If you are with Emirates Sywards you can register for free at Ssilver and above levels.


----------



## Malbec (Jan 2, 2014)

twowheelsgood said:


> No Smart gates at T2. Just EGates.
> 
> Get an EGate card.
> 
> If you are with Emirates Sywards you can register for free at Ssilver and above levels.


No Smart Gates on T1 either. According to Emirates website, free e-gate is also available for the lowest Blue tier.


----------



## aawasthi001 (Jan 19, 2011)

Malbec said:


> No Smart Gates on T1 either. According to Emirates website, free e-gate is also available for the lowest Blue tier.

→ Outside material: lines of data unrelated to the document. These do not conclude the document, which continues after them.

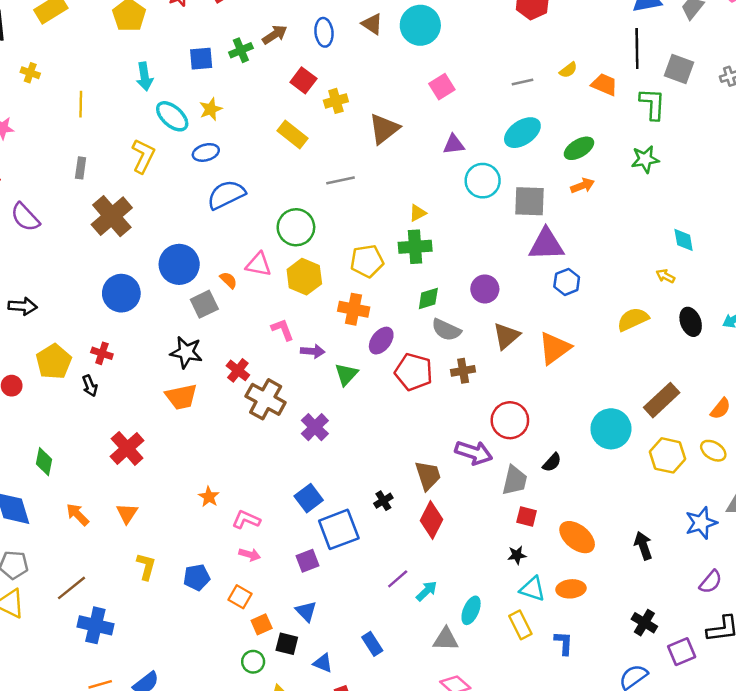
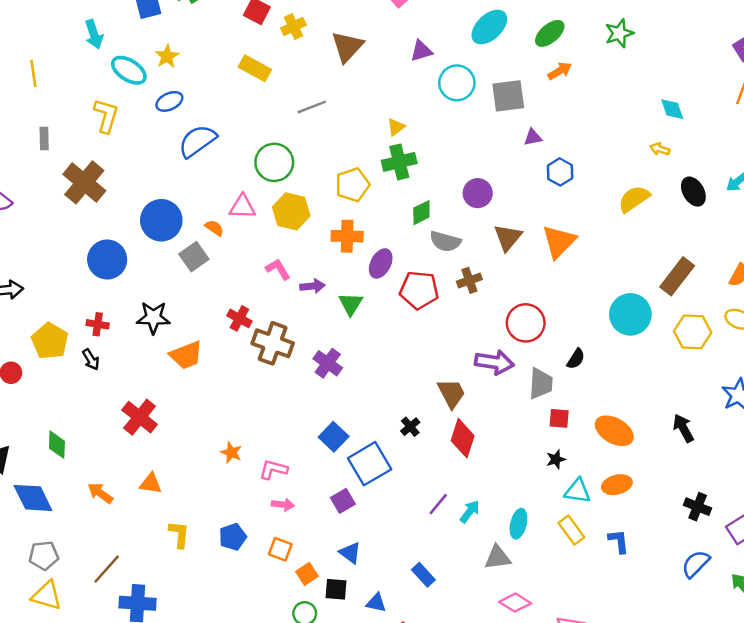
purple triangle: (546, 245) -> (533, 137), size x0.5
black star: (186, 352) -> (153, 318), moved
orange triangle: (127, 513) -> (151, 484), turned -45

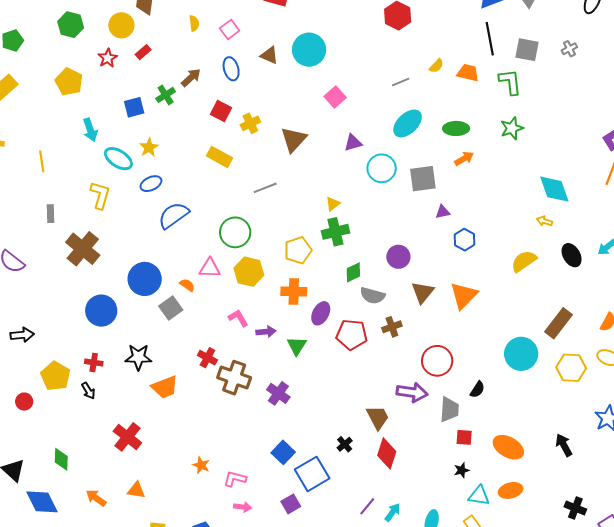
green ellipse: (550, 33) -> (456, 128), turned 40
cyan diamond: (672, 109) -> (554, 189), size x1.6

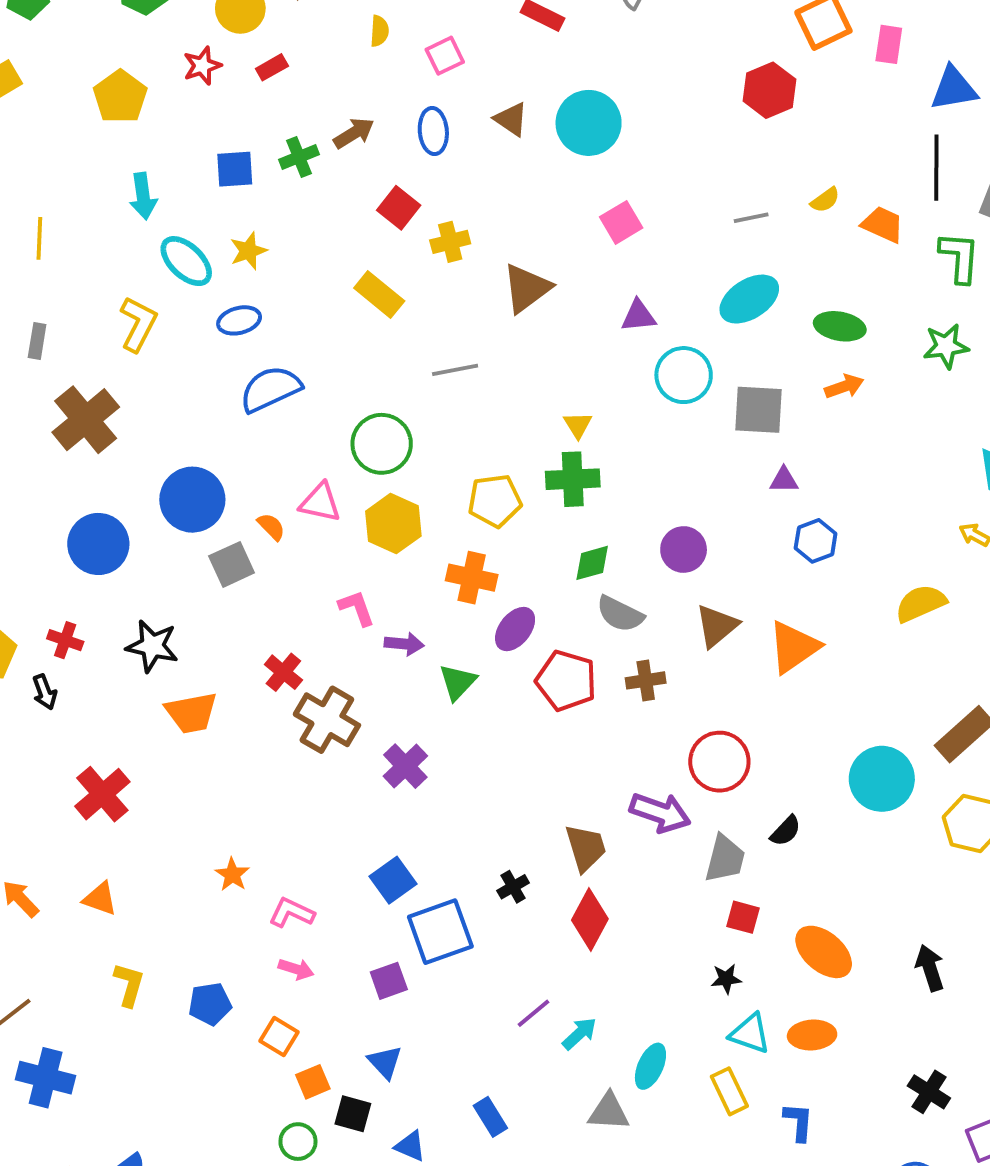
yellow triangle: (333, 204) -> (578, 425), turned -35

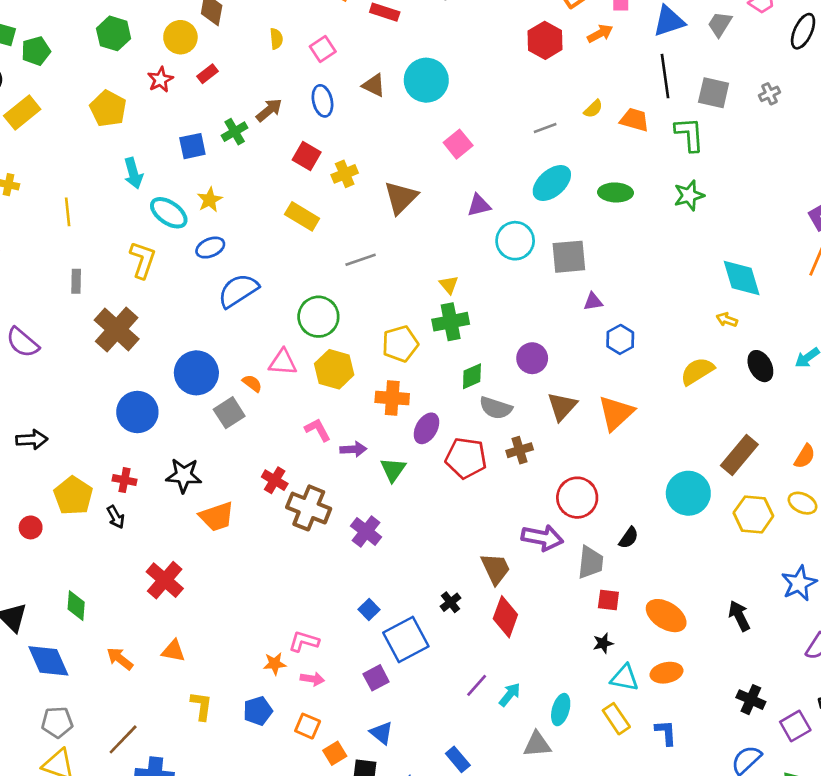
orange arrow: (844, 386) -> (600, 34), moved
orange star: (232, 875) -> (275, 664), moved, turned -30
blue square: (393, 880) -> (369, 610), size x0.7

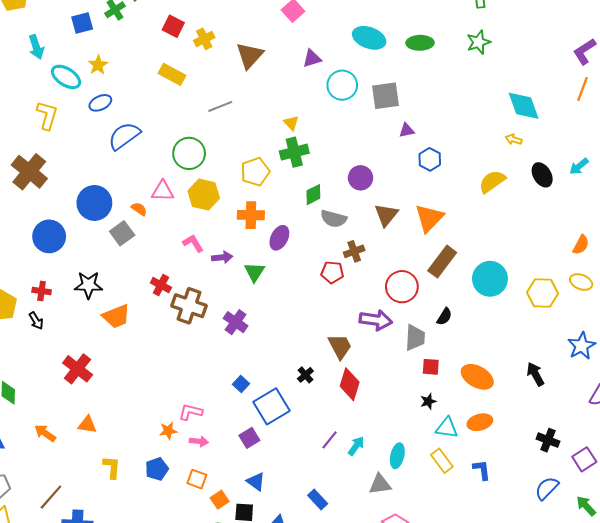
cyan ellipse: (552, 183) -> (369, 38), turned 64
brown rectangle: (739, 455) -> (442, 262), moved
red pentagon: (466, 458) -> (332, 272), moved, size x0.7

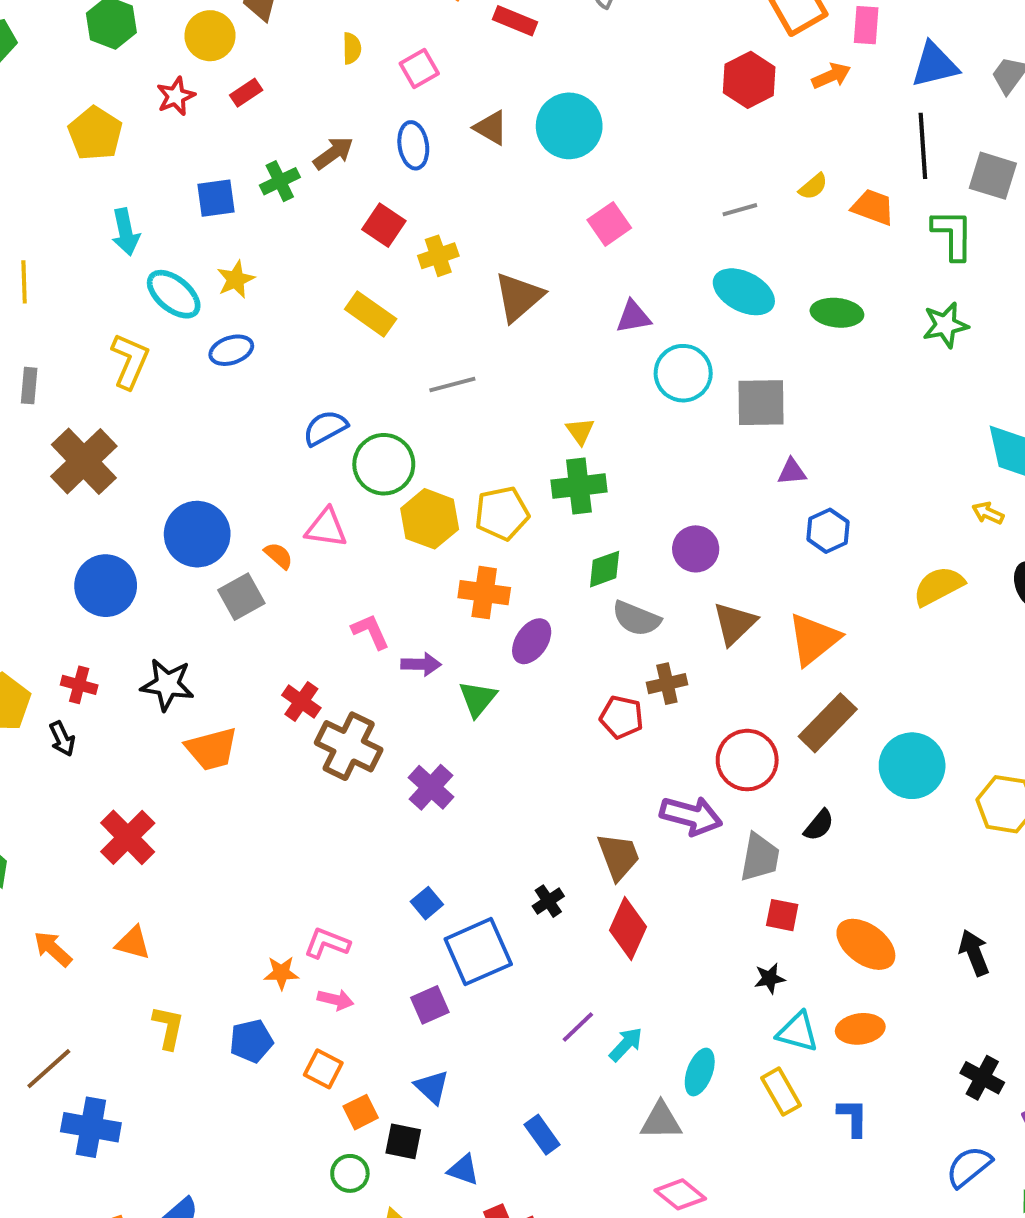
blue semicircle: (124, 136) -> (325, 428), moved, size x0.7
yellow hexagon: (204, 195) -> (430, 519), moved

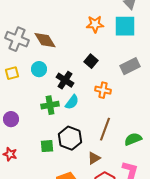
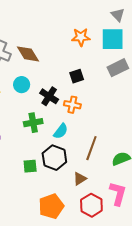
black square: (91, 61) -> (77, 76), turned 32
gray rectangle: (130, 66) -> (118, 68), moved
orange cross: (103, 90) -> (72, 105), moved
cyan semicircle: (72, 102) -> (61, 131), moved

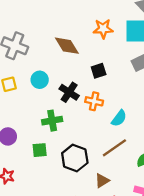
brown diamond: (28, 54) -> (67, 46), moved
cyan semicircle: (61, 131) -> (119, 118), moved
brown line: (91, 148) -> (114, 148), turned 35
green square: (30, 166) -> (40, 150), moved

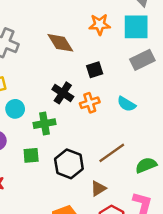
cyan circle: (40, 80) -> (15, 109), moved
orange cross: (94, 101) -> (90, 103), turned -30
cyan semicircle: (119, 118) -> (126, 104), moved, turned 84

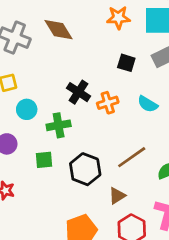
brown diamond: (60, 43) -> (59, 30), moved
black square: (95, 70) -> (126, 63), moved, turned 35

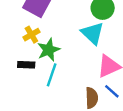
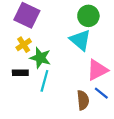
green star: (49, 50) -> (40, 58), turned -30

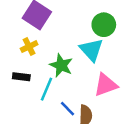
green star: (40, 58) -> (61, 65), moved
blue line: (101, 93) -> (68, 109), moved

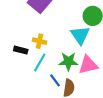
yellow cross: (29, 47) -> (40, 41), moved, turned 32
green star: (61, 65) -> (68, 61), moved, turned -30

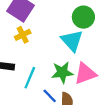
yellow cross: (40, 41) -> (23, 35), moved, turned -32

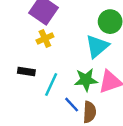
cyan triangle: (72, 41) -> (97, 46), turned 30

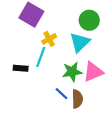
yellow cross: (45, 39) -> (49, 39), moved
cyan line: (51, 84) -> (41, 57), moved

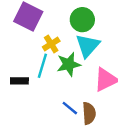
green circle: (89, 20) -> (82, 20), moved
green star: (72, 72) -> (69, 64), moved

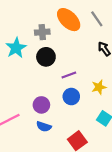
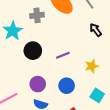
black circle: (46, 57) -> (33, 51), moved
blue circle: (71, 97) -> (67, 86), moved

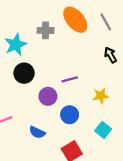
black circle: (33, 51) -> (24, 73), moved
purple circle: (38, 84) -> (48, 96), moved

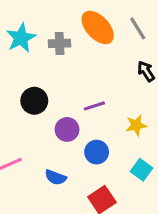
cyan star: (16, 45) -> (21, 38), moved

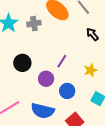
purple line: (94, 106) -> (62, 61), turned -32
blue semicircle: (55, 177) -> (43, 111), size x1.6

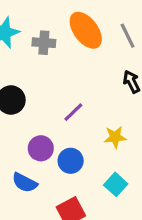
purple circle: (46, 79) -> (41, 148), moved
blue semicircle: (43, 111) -> (25, 183), size x0.7

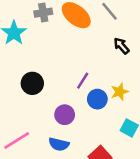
gray cross: (44, 43) -> (43, 13), moved
blue circle: (71, 161) -> (97, 99), moved

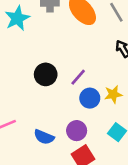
black circle: (32, 83) -> (46, 74), moved
purple circle: (65, 115) -> (77, 131), moved

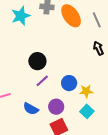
purple line: (78, 77) -> (42, 81), moved
yellow star: (113, 94) -> (86, 91), moved

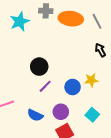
orange ellipse: (71, 16) -> (71, 19), turned -45
yellow star: (86, 91) -> (91, 80), moved

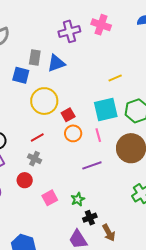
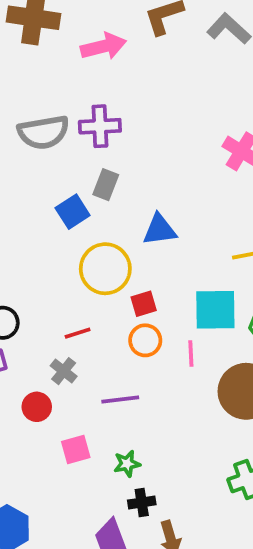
purple cross: (69, 31) -> (100, 126), moved
blue triangle: (56, 63) -> (160, 230), moved
blue square: (21, 75) -> (73, 212), turned 30
purple line: (92, 165) -> (120, 399), moved

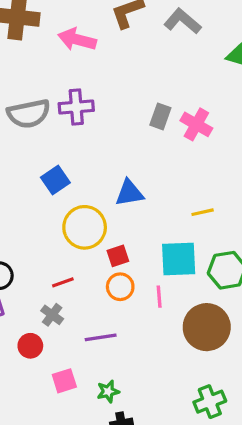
pink arrow: (103, 46) -> (77, 39), turned -150
gray rectangle: (106, 185) -> (160, 116), moved

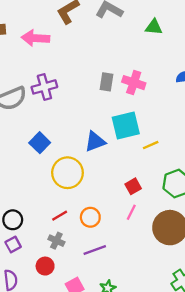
red square: (118, 256) -> (133, 186), moved
cyan square: (179, 259) -> (126, 125), moved
orange circle: (120, 287) -> (90, 217), moved
pink line: (159, 297) -> (131, 212), turned 42

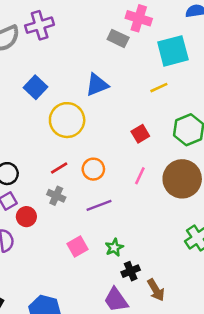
gray rectangle: (107, 82) -> (118, 38), moved, turned -72
cyan square: (126, 125) -> (173, 51), moved
pink line: (131, 212) -> (140, 176), moved
red circle: (45, 266) -> (26, 217), moved

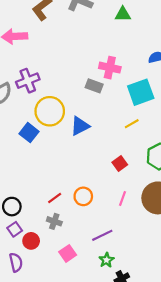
yellow circle: (67, 120) -> (50, 111), moved
purple line: (99, 205) -> (102, 235), moved
pink square: (77, 247) -> (68, 253), moved

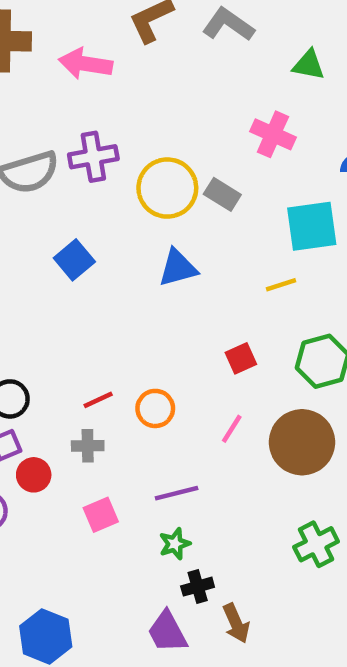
pink cross: (110, 68) -> (273, 134), moved
yellow circle: (50, 111) -> (167, 188), moved
gray cross: (54, 221) -> (88, 446), turned -32

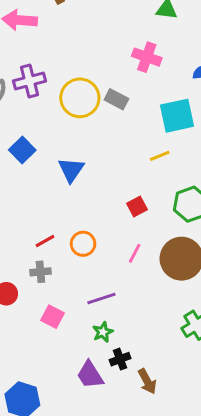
blue triangle: (178, 268) -> (71, 170), moved, turned -36
pink square: (101, 515) -> (53, 317), turned -35
purple trapezoid: (167, 632) -> (90, 375), moved

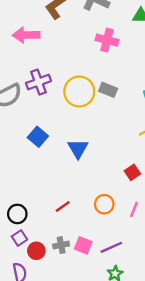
pink cross: (147, 57) -> (107, 40), moved
orange circle: (83, 244) -> (104, 204), moved
gray cross: (40, 272) -> (61, 245), moved
pink square: (53, 317) -> (83, 245), moved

Please provide emirates link.

Thanks


----------



## twowheelsgood (Feb 21, 2013)

Book Flights | Find Hotels and Car Rental | Emirates.com

Its in there but my butler is off work today and I cannot find it unaided.


----------



## londonmandan (Jul 23, 2013)

twowheelsgood said:


> Book Flights | Find Hotels and Car Rental | Emirates.com
> 
> Its in there but my butler is off work today and I cannot find it unaided.


Rather lazy mate, you could have just given the link like I have here.

Link >> Emirates << Link


----------



## Fat Bhoy Tim (Feb 28, 2013)

londonmandan said:


> Rather lazy mate, you could have just given the link like I have here.
> 
> Link >> Emirates << Link


Good to see I'm not the only wag that posts it.


----------



## Chocoholic (Oct 29, 2012)

Smart Gates only available in arrivals at T3 and then only for certain passports. Better to get an egate.


----------



## arabianhorse (Nov 13, 2013)

aawasthi001 said:


> Please provide emirates link.
> 
> Thanks


Bloody Americans !


----------